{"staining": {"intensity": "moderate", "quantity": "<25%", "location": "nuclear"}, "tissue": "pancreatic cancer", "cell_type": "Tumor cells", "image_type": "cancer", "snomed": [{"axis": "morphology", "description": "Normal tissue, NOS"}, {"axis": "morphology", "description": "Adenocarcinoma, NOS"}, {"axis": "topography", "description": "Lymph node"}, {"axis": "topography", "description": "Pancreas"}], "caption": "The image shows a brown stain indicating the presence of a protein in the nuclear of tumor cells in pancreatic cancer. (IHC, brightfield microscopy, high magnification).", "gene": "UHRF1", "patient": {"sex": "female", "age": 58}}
-------------------------
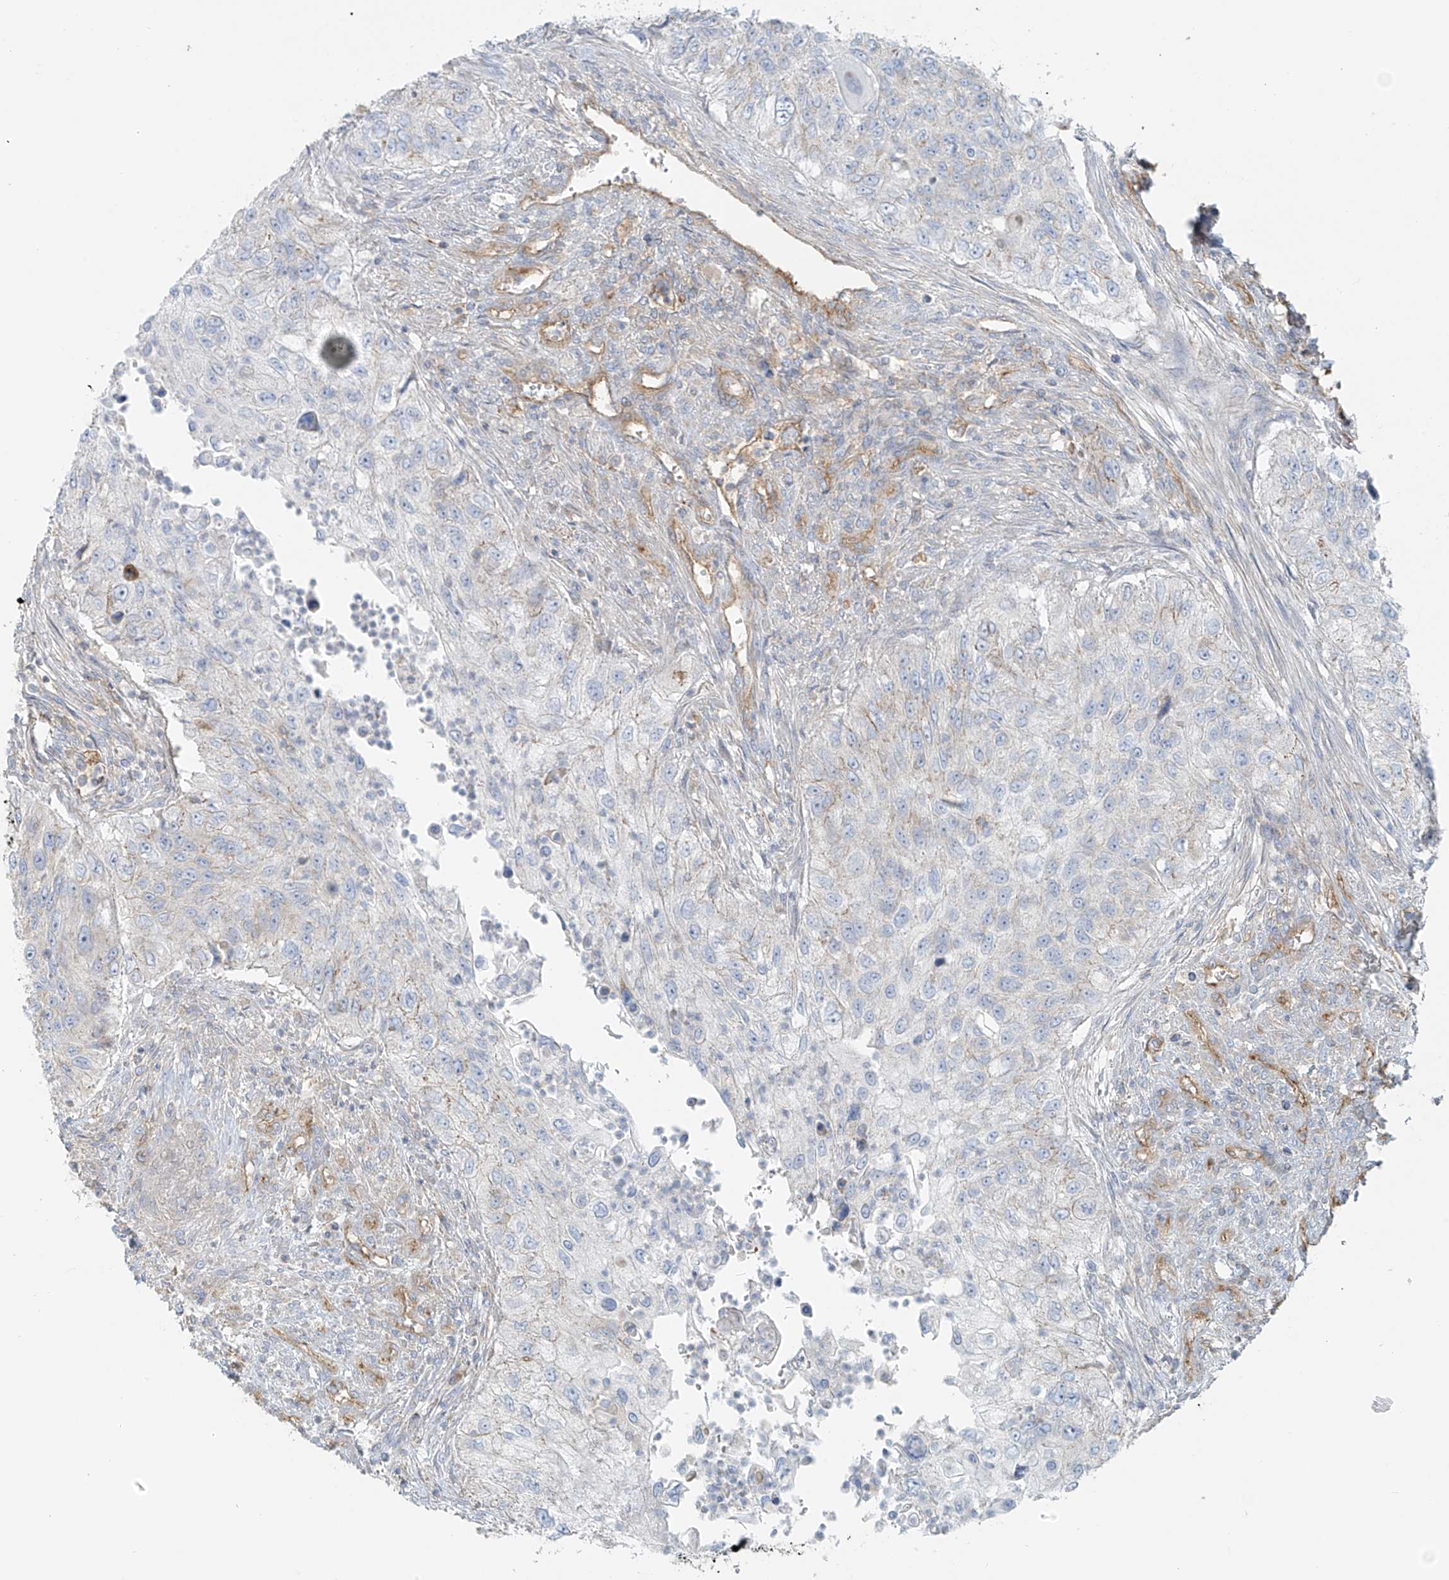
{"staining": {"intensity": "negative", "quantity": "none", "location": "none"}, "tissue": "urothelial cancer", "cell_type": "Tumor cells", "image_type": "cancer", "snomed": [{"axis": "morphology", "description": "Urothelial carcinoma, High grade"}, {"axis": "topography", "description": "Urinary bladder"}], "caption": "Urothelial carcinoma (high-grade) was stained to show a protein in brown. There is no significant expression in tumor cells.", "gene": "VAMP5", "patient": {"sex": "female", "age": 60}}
-------------------------
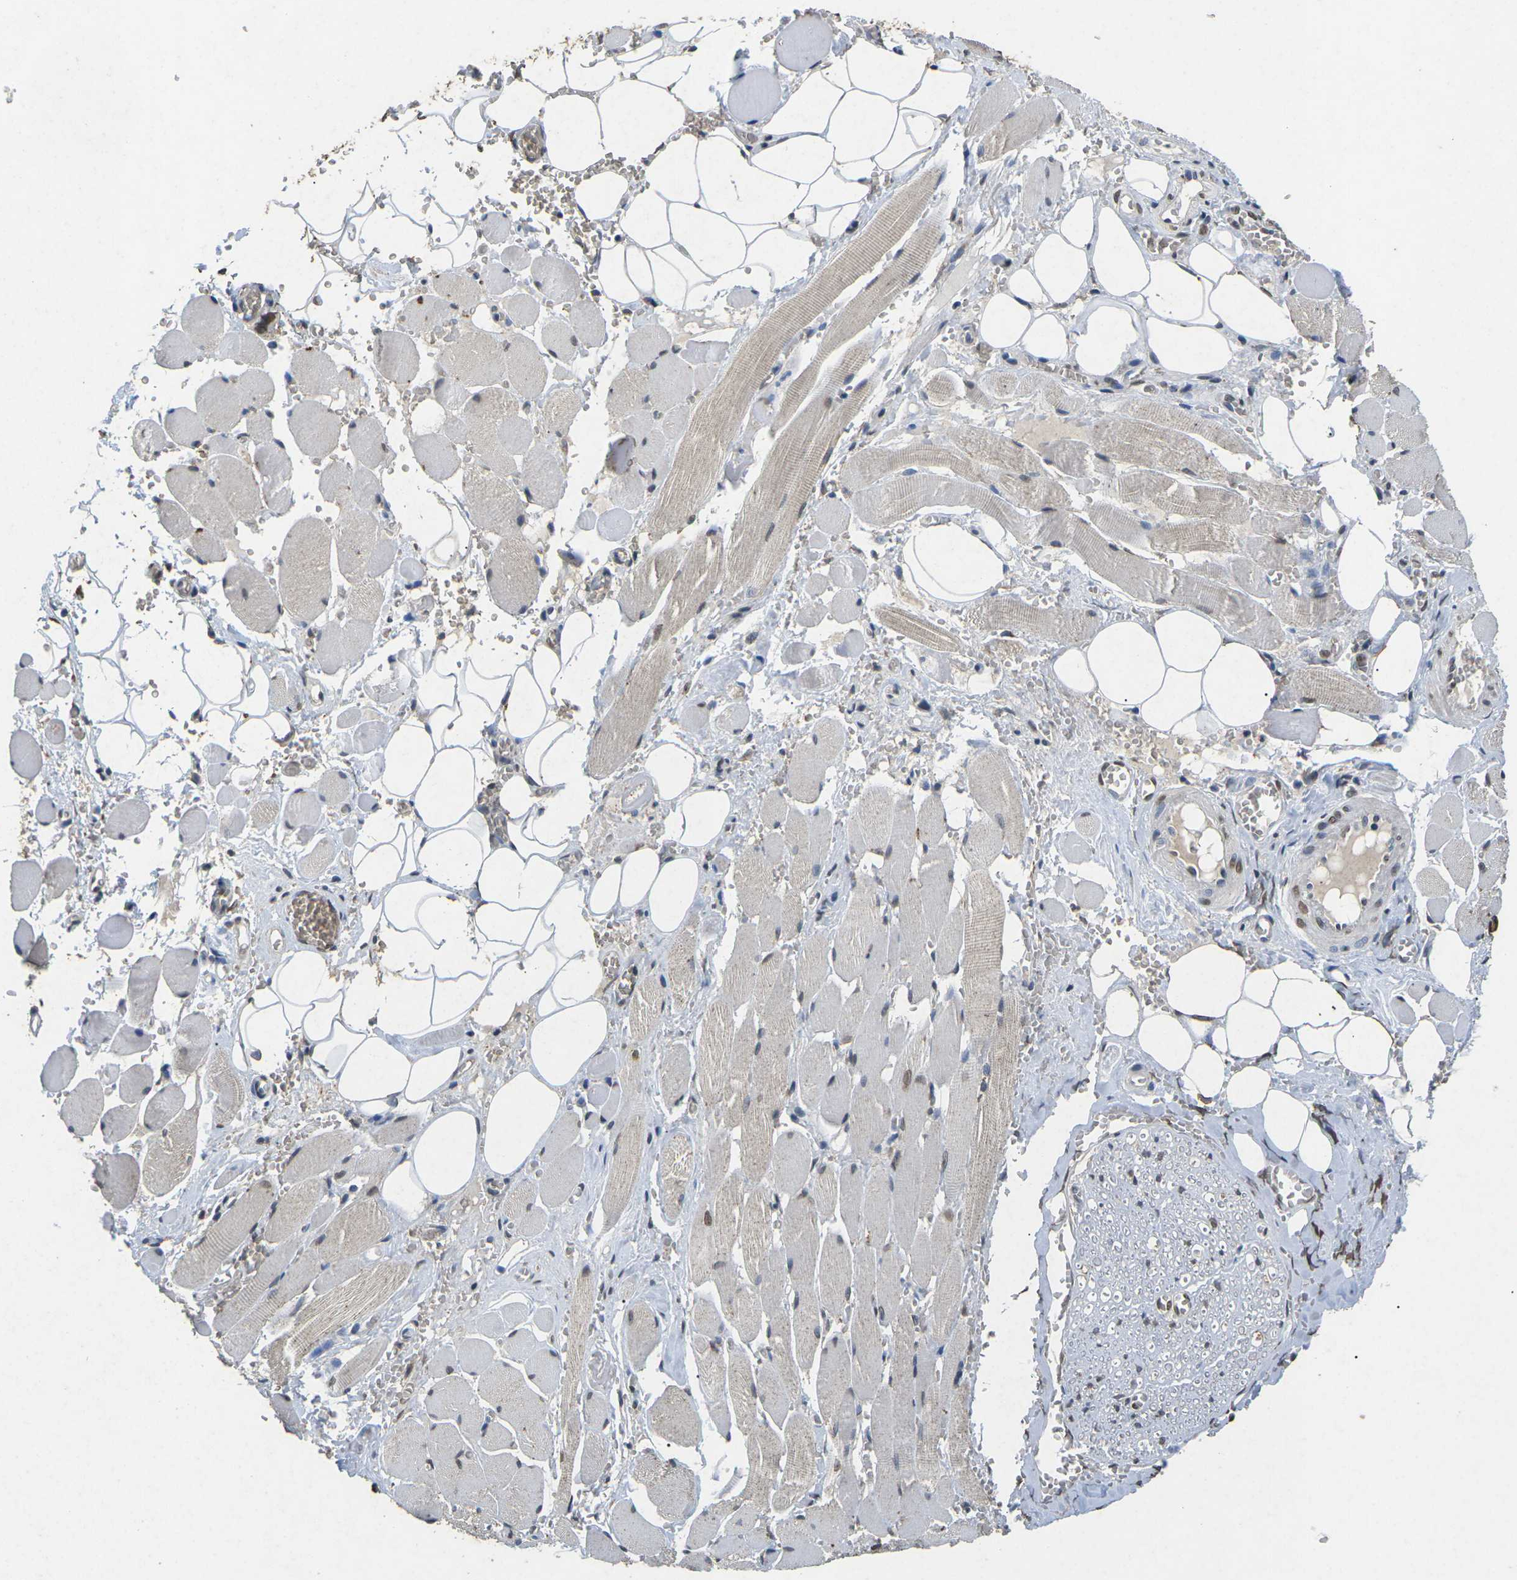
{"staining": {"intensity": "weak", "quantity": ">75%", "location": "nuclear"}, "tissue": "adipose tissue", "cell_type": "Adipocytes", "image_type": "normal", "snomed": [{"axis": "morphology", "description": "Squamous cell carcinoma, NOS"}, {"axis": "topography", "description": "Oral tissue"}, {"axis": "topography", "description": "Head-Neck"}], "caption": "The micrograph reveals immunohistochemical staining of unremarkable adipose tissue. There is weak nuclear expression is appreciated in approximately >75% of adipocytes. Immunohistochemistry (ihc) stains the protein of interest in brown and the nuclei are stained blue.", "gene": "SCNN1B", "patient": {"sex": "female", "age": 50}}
-------------------------
*HOW TO COMPLETE THIS TASK*. Write out every line from the data above that includes "There".

*WRITTEN RESPONSE*.
{"staining": {"intensity": "negative", "quantity": "none", "location": "none"}, "tissue": "urothelial cancer", "cell_type": "Tumor cells", "image_type": "cancer", "snomed": [{"axis": "morphology", "description": "Urothelial carcinoma, High grade"}, {"axis": "topography", "description": "Urinary bladder"}], "caption": "Urothelial carcinoma (high-grade) was stained to show a protein in brown. There is no significant expression in tumor cells.", "gene": "VAMP5", "patient": {"sex": "female", "age": 60}}
{"staining": {"intensity": "weak", "quantity": ">75%", "location": "nuclear"}, "tissue": "adipose tissue", "cell_type": "Adipocytes", "image_type": "normal", "snomed": [{"axis": "morphology", "description": "Squamous cell carcinoma, NOS"}, {"axis": "topography", "description": "Oral tissue"}, {"axis": "topography", "description": "Head-Neck"}], "caption": "The micrograph reveals immunohistochemical staining of unremarkable adipose tissue. There is weak nuclear expression is appreciated in approximately >75% of adipocytes. Immunohistochemistry (ihc) stains the protein of interest in brown and the nuclei are stained blue.", "gene": "SCNN1B", "patient": {"sex": "female", "age": 50}}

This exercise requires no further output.